Debt crisis: Spanish borrowing costs jump despite central bank action
POLICY loosening by a trio of major central banks failed to impress investors on Friday, pushing Spanish borrowing costs back up to unsustainable levels reached before last week's EU summit took measures designed to ease pressure on them.
China, the euro zone and Britain all loosened monetary policy on Thursday, signalling growing alarm about the world economy. But to little avail.
The euro stayed close to a five-week low against the dollar after an interest rate cut by the European Central Bank further dampened the common currency's appeal, while Brent crude oil shed more than a dollar to drop below $100 a barrel.
A U.S. jobs report, due at 1230 GMT, is the day's big number and will gauge the extent of damage the euro zone's debt crisis is inflicting on the U.S. economy and whether the Federal Reserve may consider more action when it meets next at the end of the month.
"If non-farm payrolls are strong enough to suggest there will be no QE from the Fed, the dollar will strengthen. If they are weaker then the dollar will fall as the Fed will just be playing catch-up with the rest of the world," said ING head of currency strategy Chris Turner.
Thursday's robust U.S. private employment data came in strong but a Reuters poll showed expectations were for non-farm payrolls to expand by just 90,000 jobs in June.
Spanish 10-year government bond yields extended their rise past 7 percent, a level which is not a sustainable borrowing rate indefinitely.

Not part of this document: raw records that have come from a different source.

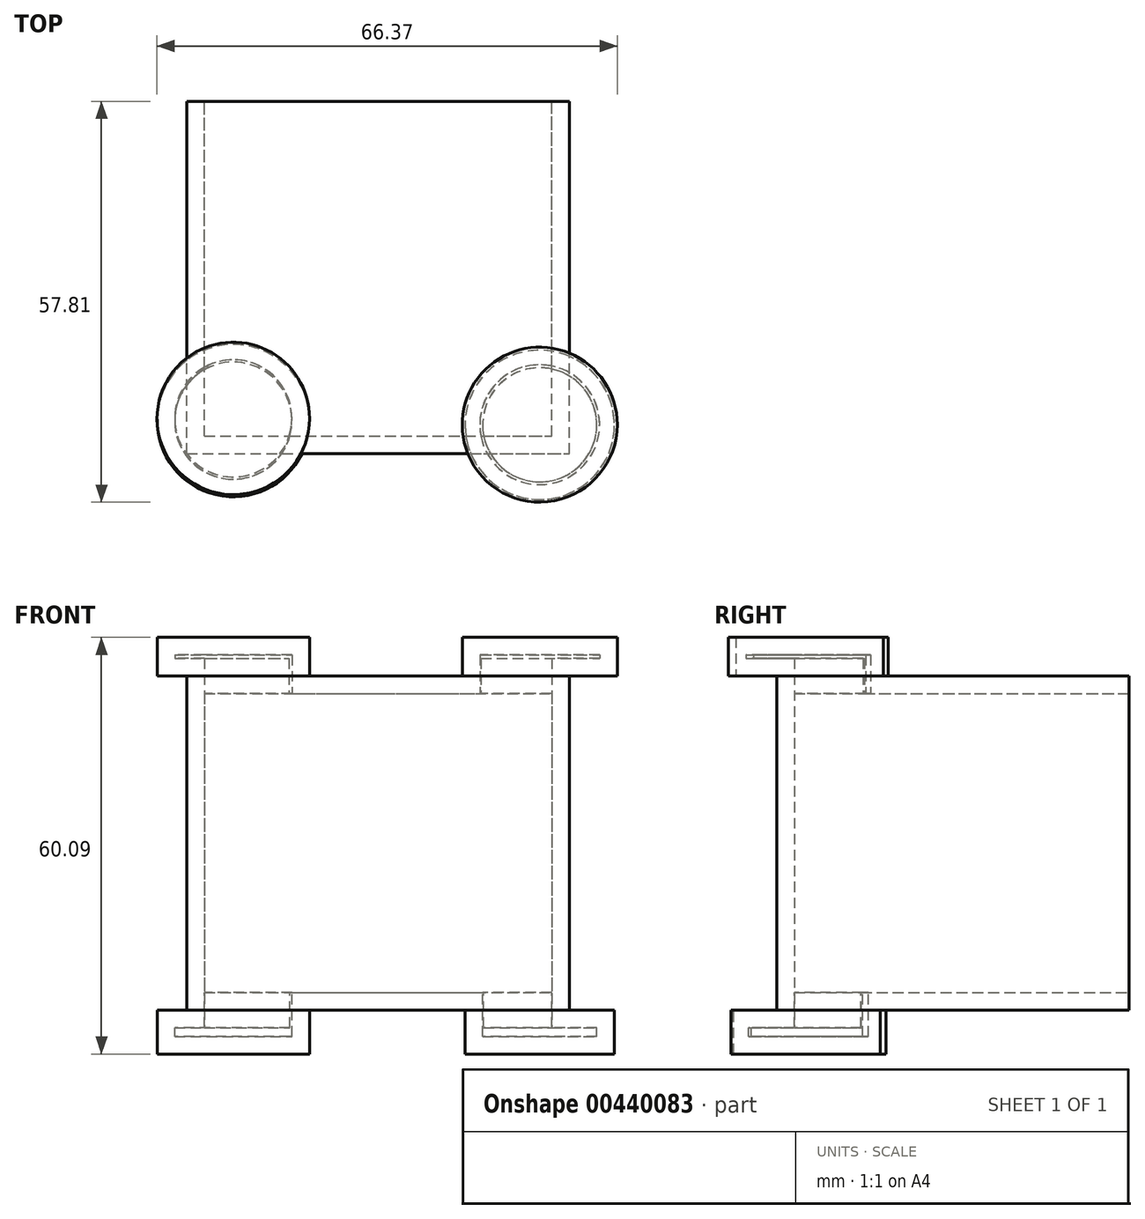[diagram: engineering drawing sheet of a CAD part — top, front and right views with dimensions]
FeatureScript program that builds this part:
annotation { "Feature Type Name" : "Feature", "Feature Type Description" : "" }
export const myFeature = defineFeature(function(context is Context, id is Id, definition is map)
    precondition{}
    {
        {
            var Q0;
            Q0=qCreatedBy(makeId("Front.planeOp"),FACE);
            var sketch = newSketch(context, id + "F0", { "sketchPlane" : qUnion([Q0])});
            skLineSegment(sketch, "E0.bottom", {"start": v(-25, 20.57) * mm, "end": v(30.18, 20.57) * mm});
            skLineSegment(sketch, "E0.top", {"start": v(-25, -27.58) * mm, "end": v(30.18, -27.58) * mm});
            skLineSegment(sketch, "E0.left", {"start": v(-25, 20.57) * mm, "end": v(-25, -27.58) * mm});
            skLineSegment(sketch, "E0.right", {"start": v(30.18, 20.57) * mm, "end": v(30.18, -27.58) * mm});
            skSolve(sketch);
        }
        {
            var Q0;
            Q0 = qSketchRegion(id + "F0", true);
            extrude(context, id + "F1", {"entities" : qUnion([Q0]), "depth" : 50.8 * mm});
        }
        {
            var Q0;
            Q0=makeQuery(id+"F1.opExtrude","SWEPT_FACE",FACE,{"disambiguationData":[OSD([sQuery(id+"F0.wireOp",EDGE,"E0.bottom")])]});
            var sketch = newSketch(context, id + "F2", { "sketchPlane" : qUnion([Q0])});
            skCircle(sketch, "E1", {"center": v(-18.29, -45.72) * mm, "radius": 10.99 * mm});
            skCircle(sketch, "E2", {"center": v(25.9, -46.63) * mm, "radius": 11.18 * mm});
            skSolve(sketch);
        }
        {
            var Q0;
            Q0=makeQuery(id+"F1.opExtrude","SWEPT_FACE",FACE,{"disambiguationData":[OSD([sQuery(id+"F0.wireOp",EDGE,"E0.top")])]});
            var sketch = newSketch(context, id + "F3", { "sketchPlane" : qUnion([Q0])});
            skCircle(sketch, "E3", {"center": v(-18.29, 46.05) * mm, "radius": 10.99 * mm});
            skCircle(sketch, "E4", {"center": v(25.9, 46.66) * mm, "radius": 10.77 * mm});
            skSolve(sketch);
        }
        {
            var Q0;
            Q0 = qSketchRegion(id + "F2", true);
            extrude(context, id + "F4", {"entities" : qUnion([Q0]), "operationType" : NewBodyOperationType.ADD, "depth" : 5.6 * mm});
        }
        {
            var Q0;
            Q0 = qSketchRegion(id + "F3", true);
            extrude(context, id + "F5", {"entities" : qUnion([Q0]), "operationType" : NewBodyOperationType.ADD, "depth" : 6.35 * mm});
        }
        {
            var Q0;
            Q0=makeQuery(id+"F1.opExtrude","CAP_FACE",FACE,{"disambiguationData":[OSD([sQuery(id+"F0.wireOp",EDGE,"E0.bottom"),sQuery(id+"F0.wireOp",EDGE,"E0.top"),sQuery(id+"F0.wireOp",EDGE,"E0.left"),sQuery(id+"F0.wireOp",EDGE,"E0.right")])],"isStart":true});
            shell(context, id + "F6", {"entities" : qUnion([Q0]), "thickness" : 2.54 * mm});
        }
    });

If Madrid requires a full sovereign bailout on top of the up to 100 billion euros already earmarked for its banks, it would stretch euro zone rescue funds to the very limit.
Italian yields climbed above 6 percent.
The pan-European FTSEurofirst 300 index was down 0.2 percent at 1,042.04, but was still up more than two percent for the week.
Reflecting the impact of the European Central Bank's decision to cut lending rates to 0.75 percent and deposit rates to zero, German government bond yields were weaker with the yield on two-year debt briefly turning negative.
U.S. stock index futures pointed to a slightly lower open on Wall Street, with futures for the S&P 500, the Dow Jones and the Nasdaq 100 down 0.1 to 0.2 percent.
A weaker session in Asia, where Chinese growth worries are on the rise ahead of Q2 GDP data next week, pushed the MSCI world equity index down 0.15 percent to 313.85, though it is on track for a gain of 0.6 percent this week.
SLOWDOWN ALL ROUND
Japan's Nikkei share average also fell with investors unconvinced Thursday's tripartite monetary easing will jump start slowing global growth.
International Monetary Fund chief Christine Lagarde said the world economic outlook had deteriorated as both developed and big emerging nations show signs of slowing down.
China surprised markets with its rate cut, coming just four weeks after a previous reduction and ahead of economic data next week that includes second-quarter gross domestic product. It fed expectations that those figures will be weak.
Vice Premier Wang Qishan said in comments published late on Thursday that China would have difficulty meeting its 10 percent trade growth target this year.
Crude oil fell below $100 a barrel on expectations the Norwegian government would end an oil workers' strike and as enthusiasm over central bank rate cuts waned.
"The focus continues to be on the global economy and oil demand," said Victor Shum, a senior partner at oil consultancy Purvin and Gertz. "China's rate cut was a surprise and although it was meant to stimulate, it was interpreted as a sign of more trouble in the economy and it didn't really inspire."
Gold edged down as a stronger dollar hurt European appetite for the metal but remained on track for a second week of gains and as investors waited for U.S. jobs data.